● RECORDS FOR THE TASK:
———
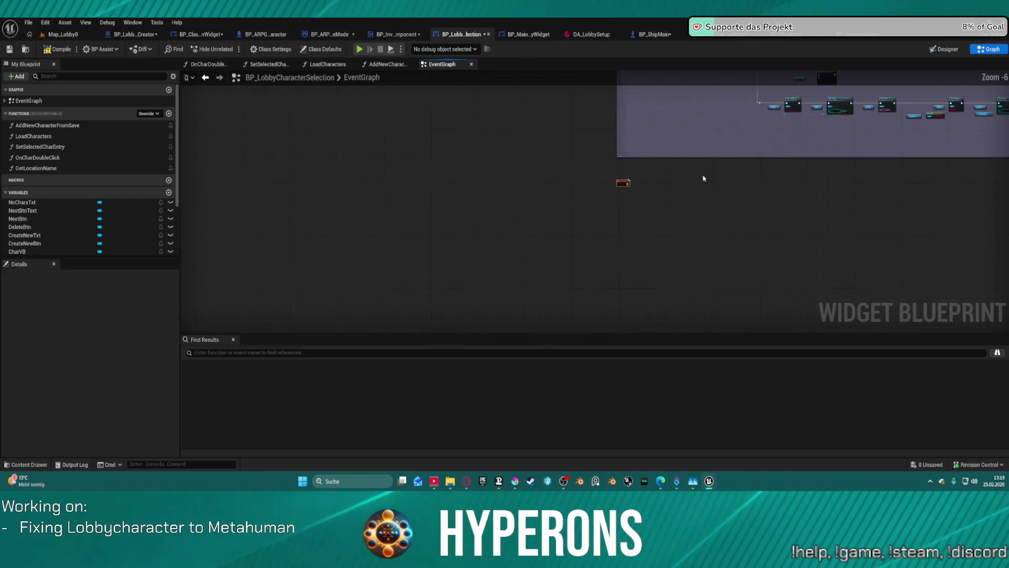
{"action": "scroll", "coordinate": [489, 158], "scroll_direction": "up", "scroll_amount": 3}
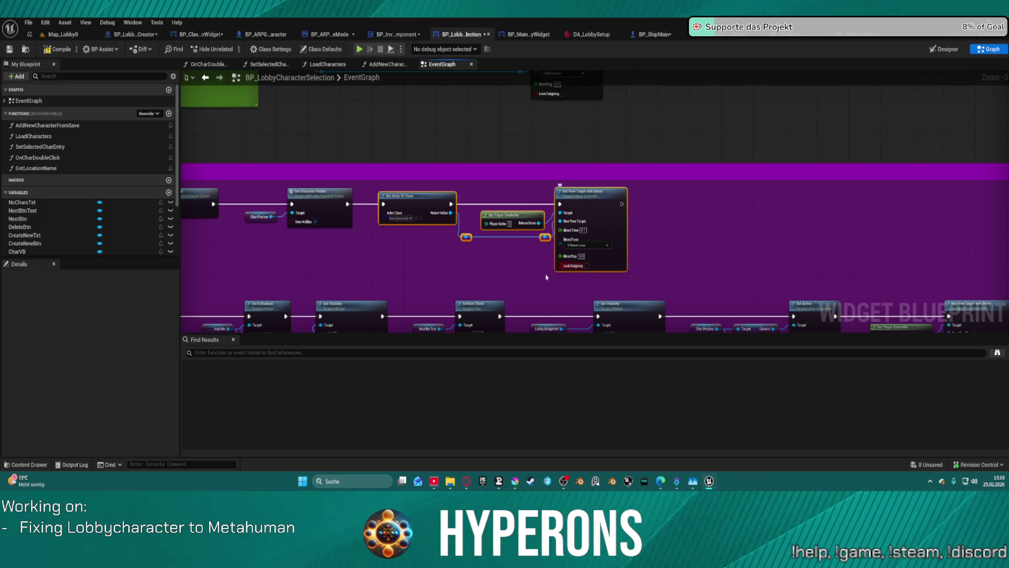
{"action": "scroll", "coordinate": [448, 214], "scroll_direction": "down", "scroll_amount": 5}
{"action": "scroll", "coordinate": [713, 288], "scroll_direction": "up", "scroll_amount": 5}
———
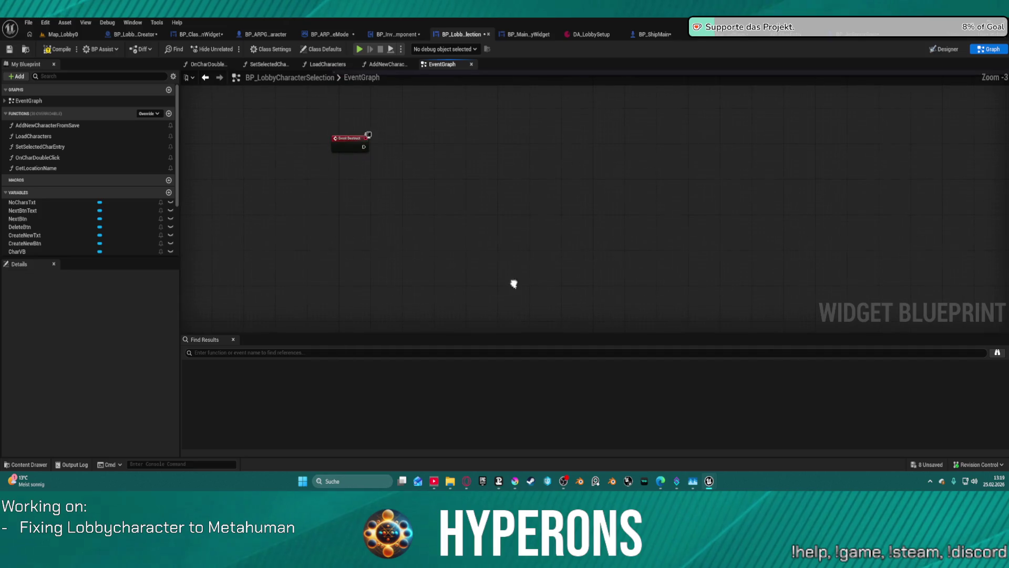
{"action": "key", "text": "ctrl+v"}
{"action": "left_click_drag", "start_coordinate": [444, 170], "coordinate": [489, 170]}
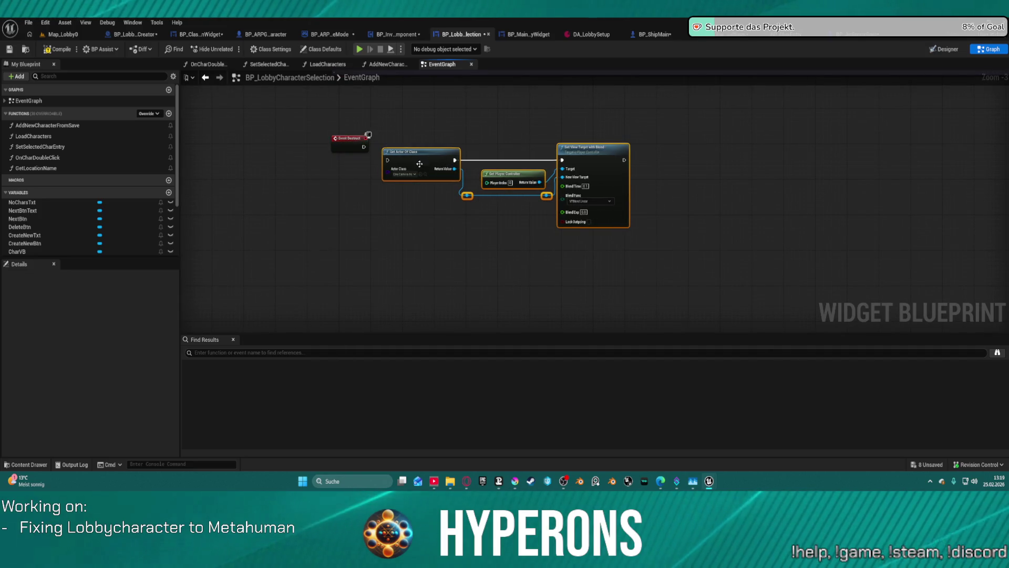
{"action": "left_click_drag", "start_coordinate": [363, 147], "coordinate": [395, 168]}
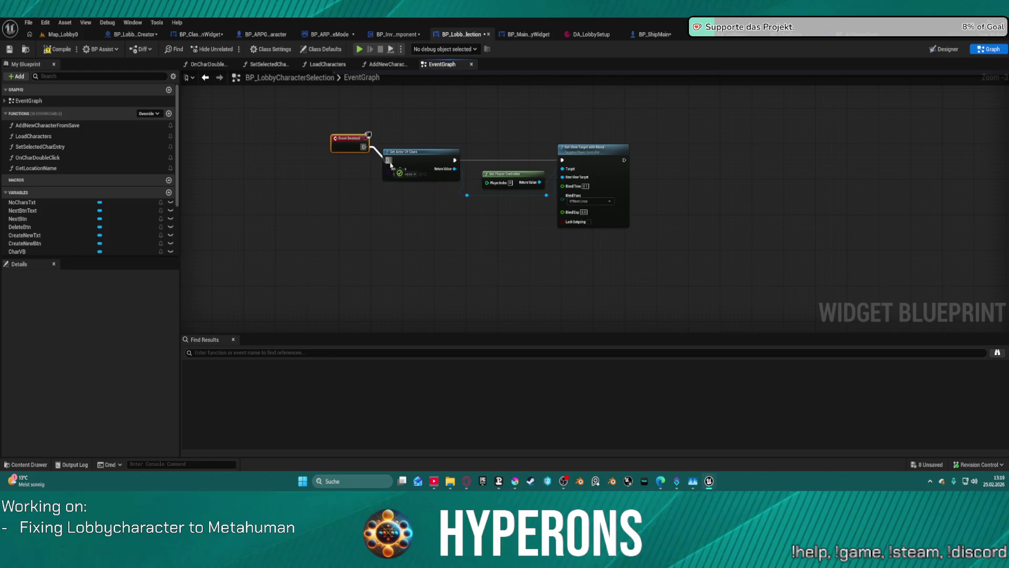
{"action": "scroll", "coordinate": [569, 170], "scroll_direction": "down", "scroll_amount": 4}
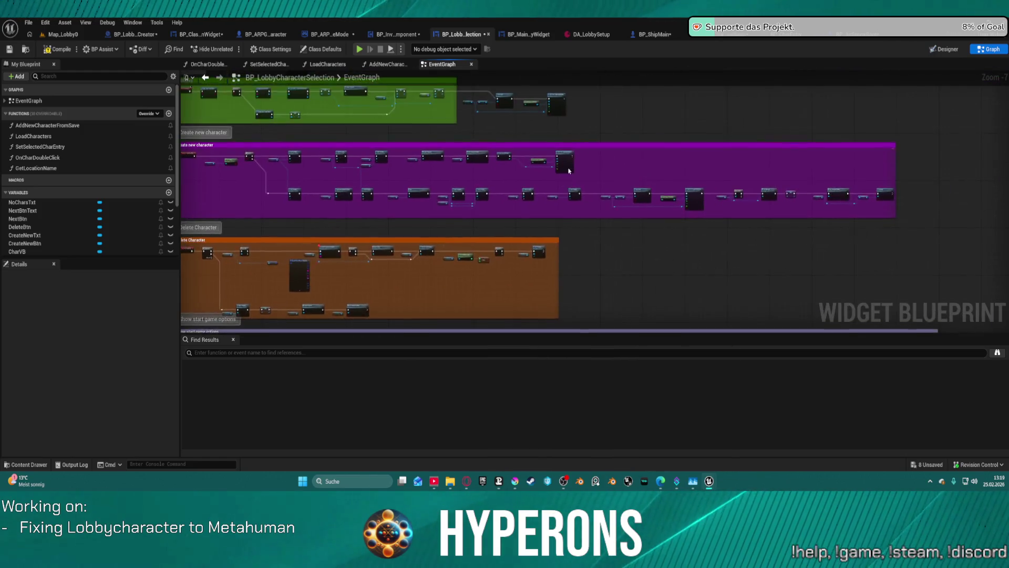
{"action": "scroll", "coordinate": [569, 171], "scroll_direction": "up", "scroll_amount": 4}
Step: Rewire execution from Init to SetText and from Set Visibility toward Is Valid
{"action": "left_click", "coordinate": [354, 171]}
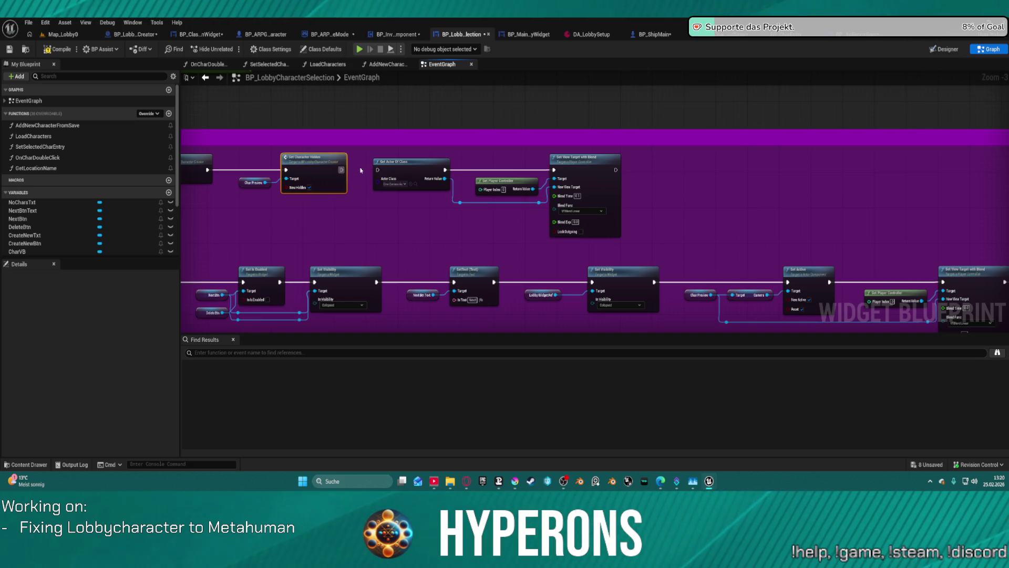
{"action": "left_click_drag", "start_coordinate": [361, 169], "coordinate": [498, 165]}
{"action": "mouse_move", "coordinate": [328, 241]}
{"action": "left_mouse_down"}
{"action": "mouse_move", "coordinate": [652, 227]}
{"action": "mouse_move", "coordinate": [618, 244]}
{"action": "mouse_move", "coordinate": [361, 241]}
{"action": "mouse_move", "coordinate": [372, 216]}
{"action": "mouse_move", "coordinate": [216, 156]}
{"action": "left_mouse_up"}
———
● PROBLEM TO WORK ON: Scan the material above for the string "scroll". Return each line where it occurs.

● EXERCISE ANSWER:
{"action": "scroll", "coordinate": [489, 158], "scroll_direction": "up", "scroll_amount": 3}
{"action": "scroll", "coordinate": [448, 214], "scroll_direction": "down", "scroll_amount": 5}
{"action": "scroll", "coordinate": [713, 288], "scroll_direction": "up", "scroll_amount": 5}
{"action": "scroll", "coordinate": [569, 170], "scroll_direction": "down", "scroll_amount": 4}
{"action": "scroll", "coordinate": [569, 171], "scroll_direction": "up", "scroll_amount": 4}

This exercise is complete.